Dès le titre, le ton est donné: ce film sera une douceur, une sucrerie étonnante.
PTA s'adonne ici à un genre qu'il a peu pratiqué, celui des amours adolescentes, en la personne de Alana, assistante photographe de 25 ans un peu paumée, et Gary, 15 ans, acteur en herbe et adolescent rondouillard et boutonneux.
Le premier amour étant un genre cinématographique usé jusqu'à la moelle, le défi pour chaque réalisateur est de parvenir à proposer quelque chose de nouveau et de personnel tout en cernant bien la magie et les désillusions de cet amour. PTA, non sans surprise, y parvient avec brio.
Dans ce film virevoltant, le spectateur est happé par le tourbillon de l'adolescence. La narration brouille volontairement nos repères spatiaux, temporels, narratifs. On passe de Alana à Gary sans transitions ou explications nécessaires. Leur histoire est celle d'un ping-pong narratif et sentimental, où l'amour se perd, se retrouve, disparait par ellipses puis revient subitement, dans une course effrénée, car oui Alana et Gary courent beaucoup dans ce film. Des choses loufoques viennent s'y greffer, des matelas à eau, des magasins de flipper, des campagnes électorales, mais tout ce décorum finit inévitablement par tomber pour laisser place au sujet principal du film, la découverte compliquée de l'amour.
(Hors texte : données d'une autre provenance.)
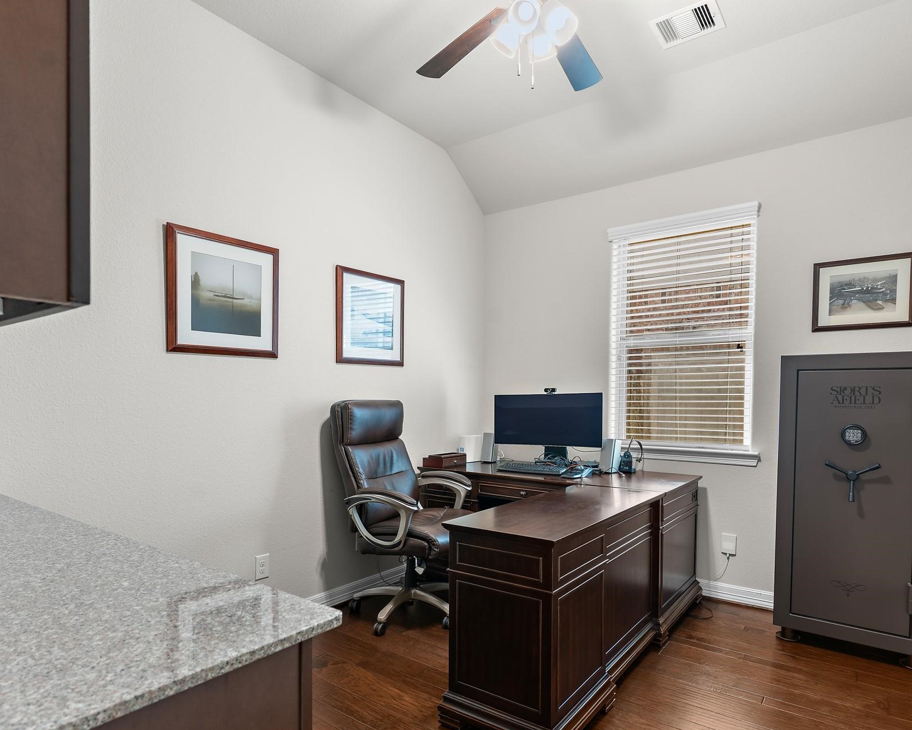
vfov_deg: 68.1
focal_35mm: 20
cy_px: 377
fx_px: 540
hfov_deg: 80.4
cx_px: 467
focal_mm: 17
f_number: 5.6
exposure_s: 1/25
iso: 100
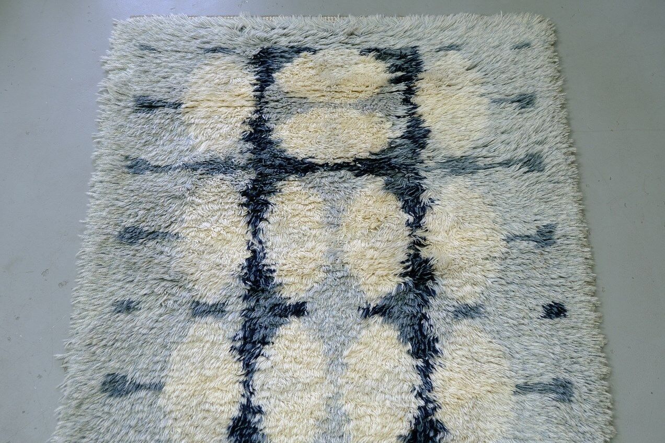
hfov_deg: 38.9
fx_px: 942
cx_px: 332
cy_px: 222
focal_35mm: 51
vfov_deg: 26.5
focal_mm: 34.3
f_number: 3.6
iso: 1000
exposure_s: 1/52
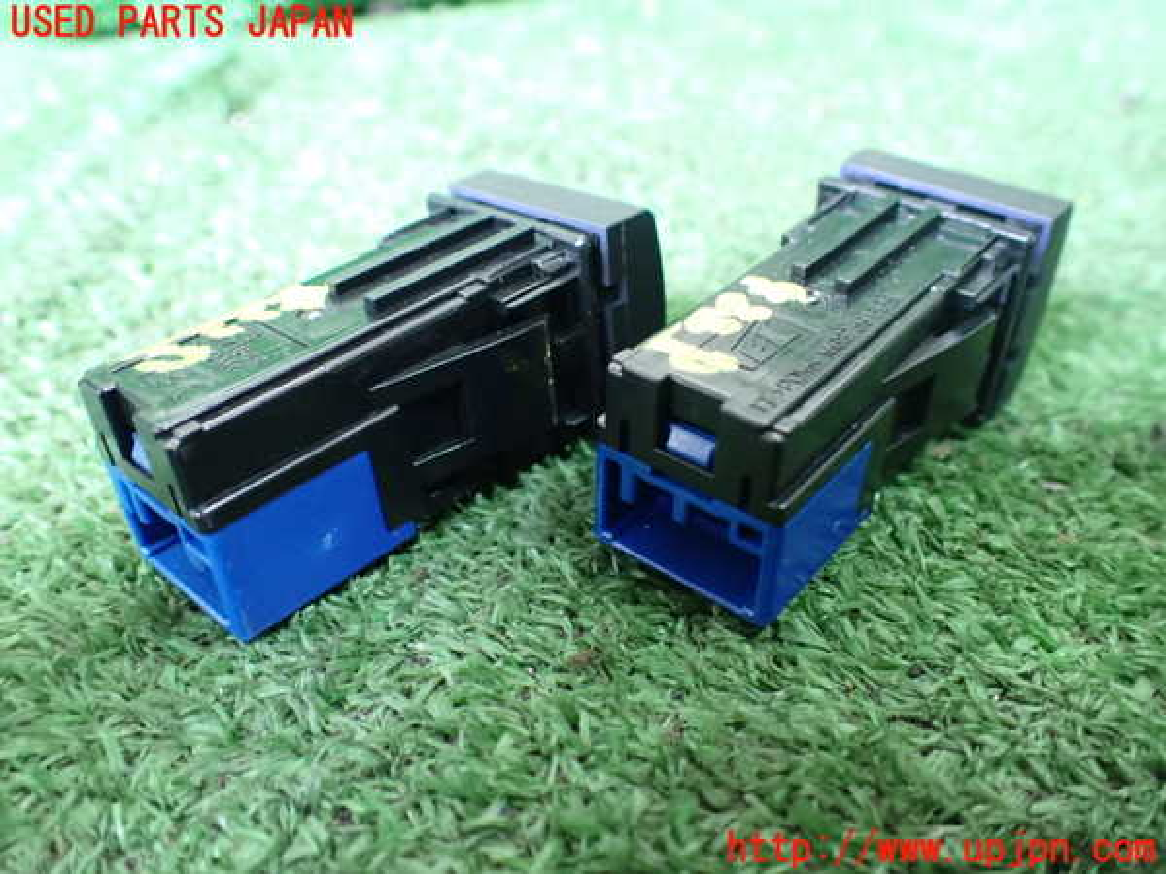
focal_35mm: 30
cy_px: 437
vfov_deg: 46.8
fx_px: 1011
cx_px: 583
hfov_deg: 60.0
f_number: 2.3
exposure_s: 1/30
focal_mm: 5.4
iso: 1250
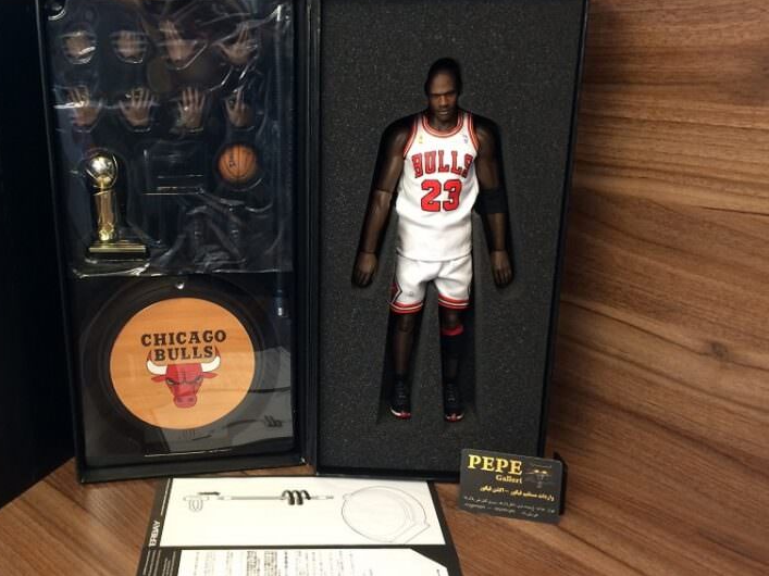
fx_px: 911
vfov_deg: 35.1
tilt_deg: -20.5
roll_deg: -1.6
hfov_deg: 45.2
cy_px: 290
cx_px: 269
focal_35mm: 41
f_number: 2.2
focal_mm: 4.15
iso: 160
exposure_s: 1/33
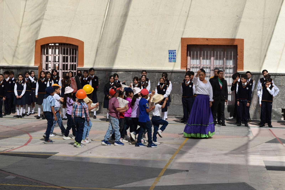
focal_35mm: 82
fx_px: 653
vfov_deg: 16.6
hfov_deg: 24.6
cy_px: 95
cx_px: 142
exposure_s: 1/320
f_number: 9
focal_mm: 55
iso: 200
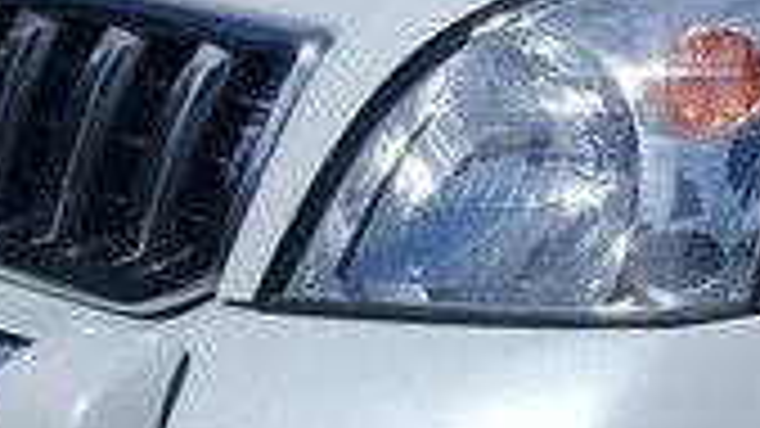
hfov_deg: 15.5
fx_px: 2660
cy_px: 83
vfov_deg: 9.2
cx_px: 980
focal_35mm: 132
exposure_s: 1/4739
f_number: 2.2
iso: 50
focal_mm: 3.3
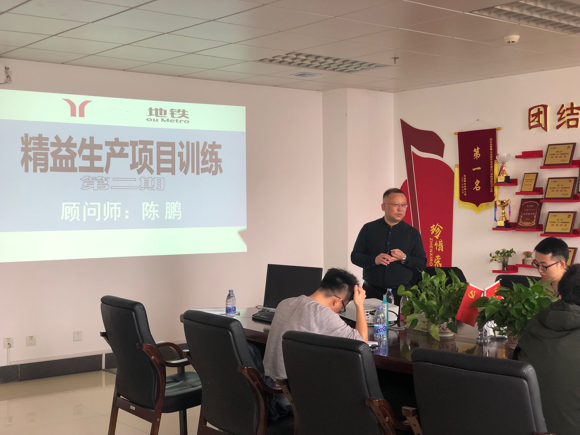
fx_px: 871
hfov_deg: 36.8
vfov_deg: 28.0
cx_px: 290
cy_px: 218
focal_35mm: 52
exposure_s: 1/60
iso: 50
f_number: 2.4
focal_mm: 6
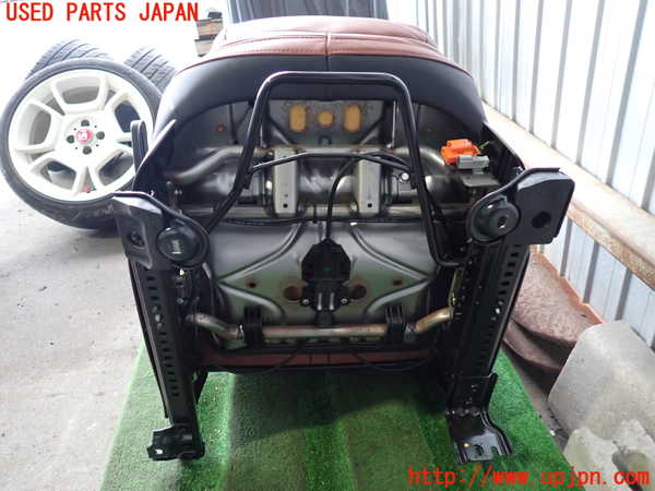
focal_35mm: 25
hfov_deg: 69.4
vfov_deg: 54.9
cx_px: 328
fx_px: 473
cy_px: 246
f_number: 2
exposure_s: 1/30
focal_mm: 4.5
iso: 400
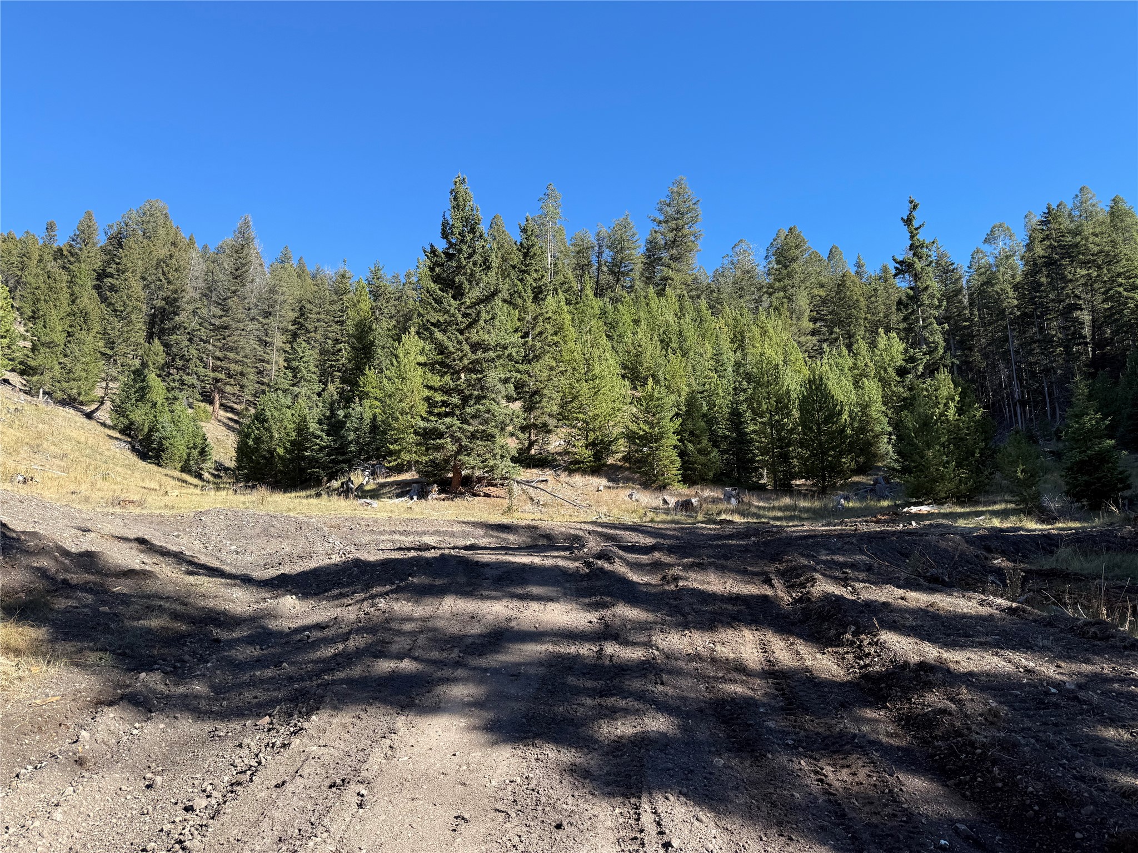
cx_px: 569
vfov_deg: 56.8
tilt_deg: +11.0
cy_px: 426
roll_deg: +2.6
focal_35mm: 24
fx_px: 789
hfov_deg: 71.6
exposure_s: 1/1361
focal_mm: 6.76
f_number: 1.78
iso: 80
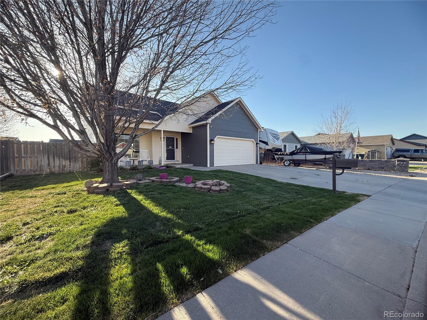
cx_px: 214
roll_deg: +0.6
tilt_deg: -1.0
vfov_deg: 85.7
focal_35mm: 14
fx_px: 173
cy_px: 160
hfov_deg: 102.1
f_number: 2.2
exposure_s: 1/569
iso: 64
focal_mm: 2.22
La structure décousue du film est primordiale dans cette approche des premiers émois, car ce qui compte n'est pas le récit des choses telles qu'elles se sont passées, mais la façon dont on se souvient de cet événement qui marque tout être humain; les joies, les désillusions se confondent dans un sentiment unique que PTA reconstitue ici dans sa Californie des années 70
Les quelques ancrages historiques (crise pétrolière) plantent un décor, celui des années 70, de même que l'intermède loufoque avec Sean Penn ou franchement surréaliste avec Bradley Cooper, mais ce décor échappe à la seule nostalgie d'une époque révolue ou à la multiplication de références cinéphiles, comme avait pu le faire (mal) Once Upon a Time in Hollywood de Tarantino. On y voit les premiers signes du déclin américain, le Vietnam, la crise pétrolière, mais ce déclin tranche d'autant avec l'insouciance et la fougue des deux adolescents. Cette fougue est portée par une réalisation fleuve, avec beaucoup de travelling accentuant l'impression de mouvement incessant d'un âge où l'on se transforme, et avec beaucoup de plans serrés sur les visages, mettant en valeur un jeu d'acteur exceptionnel des deux vedettes. La bande-son composée de tubes des années 70, illustre parfaitement cette ambiance.
Licorice Pizza est un doux moment de cinéma qui, par une histoire anecdotique décousue, cerne avec beaucoup de bienveillance cette période charnière de l'adolescence sans jamais tomber dans la niaiserie ou le sentimentalisme.